Over the course of the century chronicling the helm of slavery, the emancipation, and the push for civil, equal, and human rights, black literary scholars have pressed to have their voice heard in the midst a country that would dare classify a black as a second class citizen. Often, literary modes of communication were employed to accomplish just that. Black scholars used the often little education they received to produce a body of works that would seek to beckon the cause of freedom and help blacks tarry through the cruelties, inadequacies, and inconveniences of their oppressed condition. To capture the black experience in America was one of the sole aims of black literature.

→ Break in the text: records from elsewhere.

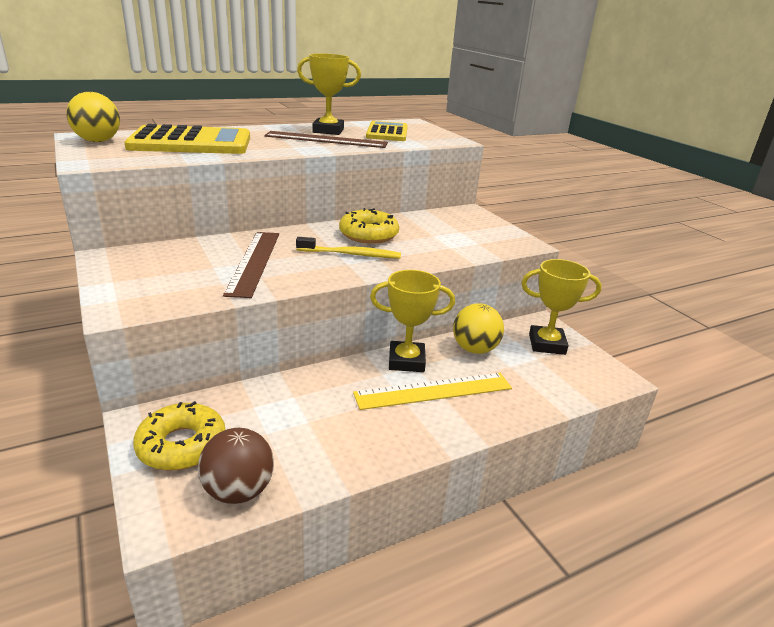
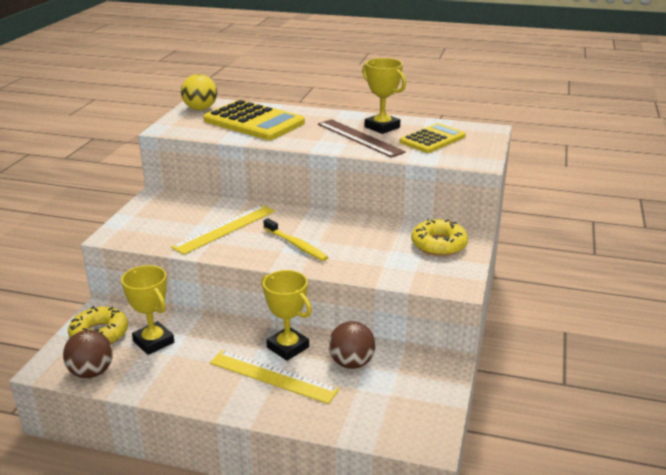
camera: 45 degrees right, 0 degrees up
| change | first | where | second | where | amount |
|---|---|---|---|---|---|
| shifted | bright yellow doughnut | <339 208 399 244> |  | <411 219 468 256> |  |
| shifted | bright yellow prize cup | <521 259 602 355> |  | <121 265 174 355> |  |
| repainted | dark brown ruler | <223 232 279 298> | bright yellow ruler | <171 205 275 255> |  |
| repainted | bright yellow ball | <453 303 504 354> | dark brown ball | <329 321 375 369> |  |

However, we as scholars of these bodies of works today are often unsure as to whether or not we can indeed coin the phrase “Black Literature” or, in this case, “Black poetry”. Is there such a thing? If so, how do we define the term, and what body of writing can we use to determine the validity of the definition. Such is the aim of this essay because we can indeed call a poem “Black”. We can define “Black poetry” as a body of writing written by an African-American in the United States that formulates a concentrated imaginative awareness of an experience or set of experiences inextricably linked to black people, characterizes a furious call or pursuit of freedom, and attempts to capture the black condition in a language chosen and arranged to create a specific emotional response through meaning, sound, and rhythm. An examination of several works of poetry by various Black scholars should suffice to prove that the definition does hold and that “Black Poetry” is a term that we can use.